GIVEN PASSAGE ▸
# some questions on housing Barn Owl?



## reptismail (Nov 15, 2008)

hi i have been researching bar owls for 2 years now and am going to go on a few courses over the sumer hol's on flying them with a local owler, so i have heard alot about housng a barn owl ( anything from : tying it down to a 16'x10'x10' aviaries ) but i want to know what i should keep it in , what about sheds? ( talking about big 12'ones )or i was thinking building a frame 6x6x6 and then putting panels on it or if you can use it , very small chicken wire( i was tols this can injure the bird?).

Thanks

Ismail


----------



## bendigo (Jan 28, 2008)

you would want the plastic coated wire so the bird can not injure itself. if you got a big shed you could take one of the sides off and cover this with wire then you would have a suitable aviary, i wouldnt suggest ever tethering an owl but i know some do.


----------



## LoveForLizards (Apr 20, 2008)

No owl should be tethered for extended periods of weathering, let alone _living_ like it!
Minimum aviary size for a barn owl is 6x6x6 but SHOULD be 8x6x6 or bigger - excluding the DDS.
Plenty of willow and oak branches for perching, nest box for the winter with a small heat lamp (not usually needed, but in the event it is.... a few C can decide life or death for a barn owl!), sanitary flooring, easy clean walls etc. Sheds work fine, put a 8"x6' vent in the back in the middle/top of the wall, a weathering window in the top (1 1/2'x2') and plenty of windows in the front, you can use 9g 1x1 mesh, works well and is safe.


----------

DATA FOR REVIEW ▸
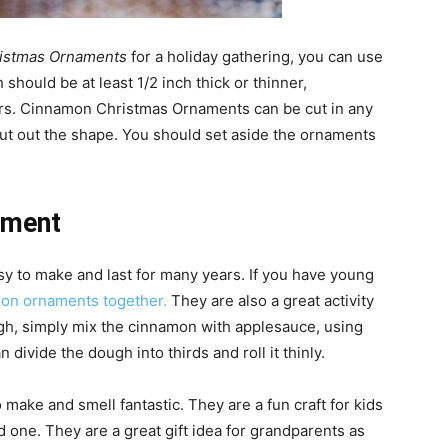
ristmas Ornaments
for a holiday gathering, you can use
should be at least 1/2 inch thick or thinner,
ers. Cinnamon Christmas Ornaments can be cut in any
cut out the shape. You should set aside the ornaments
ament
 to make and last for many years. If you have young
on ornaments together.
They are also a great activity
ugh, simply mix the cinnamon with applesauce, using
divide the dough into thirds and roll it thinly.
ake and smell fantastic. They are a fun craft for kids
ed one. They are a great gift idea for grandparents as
...
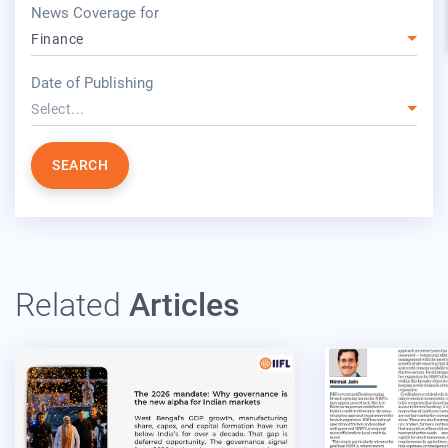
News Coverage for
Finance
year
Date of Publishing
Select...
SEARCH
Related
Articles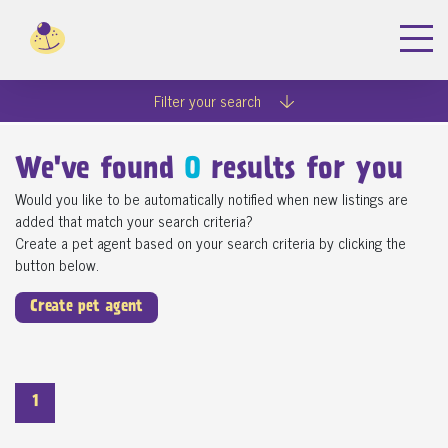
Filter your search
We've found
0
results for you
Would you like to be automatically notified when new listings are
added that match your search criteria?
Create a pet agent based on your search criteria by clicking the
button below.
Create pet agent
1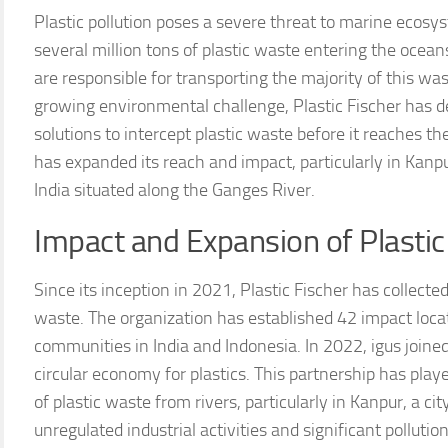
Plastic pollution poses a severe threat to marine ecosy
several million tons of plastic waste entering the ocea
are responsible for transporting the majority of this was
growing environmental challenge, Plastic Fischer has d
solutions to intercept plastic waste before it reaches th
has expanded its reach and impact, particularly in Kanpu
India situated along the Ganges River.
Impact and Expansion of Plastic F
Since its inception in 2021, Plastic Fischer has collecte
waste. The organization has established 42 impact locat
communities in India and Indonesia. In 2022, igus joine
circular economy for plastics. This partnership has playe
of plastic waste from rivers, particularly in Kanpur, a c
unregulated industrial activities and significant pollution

WORK REQUEST 1 ▸ Based on the barn owl housing thread above, answer yes or no for each statement and quote the words from the thread that decide it. (a) The minimum aviary size given for a barn owl is 8x6x6. (b) One reply recommends plastic coated wire so the bird cannot injure itself. (c) One reply says sheds work fine for housing a barn owl.
WORK REQUEST 2 ▸ Print the part of the barn owl housing thread starting with "you would want" and going on through "(Apr 20, 2008)".
WORK REQUEST 3 ▸ In the barn owl housing thread, which kinds of branches are recommended for perching?

OUTPUT 1 ▸
(a) No: "Minimum aviary size for a barn owl is 6x6x6 but SHOULD be 8x6x6 or bigger"
(b) Yes: "you would want the plastic coated wire so the bird can not injure itself."
(c) Yes: "Sheds work fine"

OUTPUT 2 ▸
you would want the plastic coated wire so the bird can not injure itself. if you got a big shed you could take one of the sides off and cover this with wire then you would have a suitable aviary, i wouldnt suggest ever tethering an owl but i know some do.


----------



## LoveForLizards (Apr 20, 2008)

OUTPUT 3 ▸ Willow and oak branches.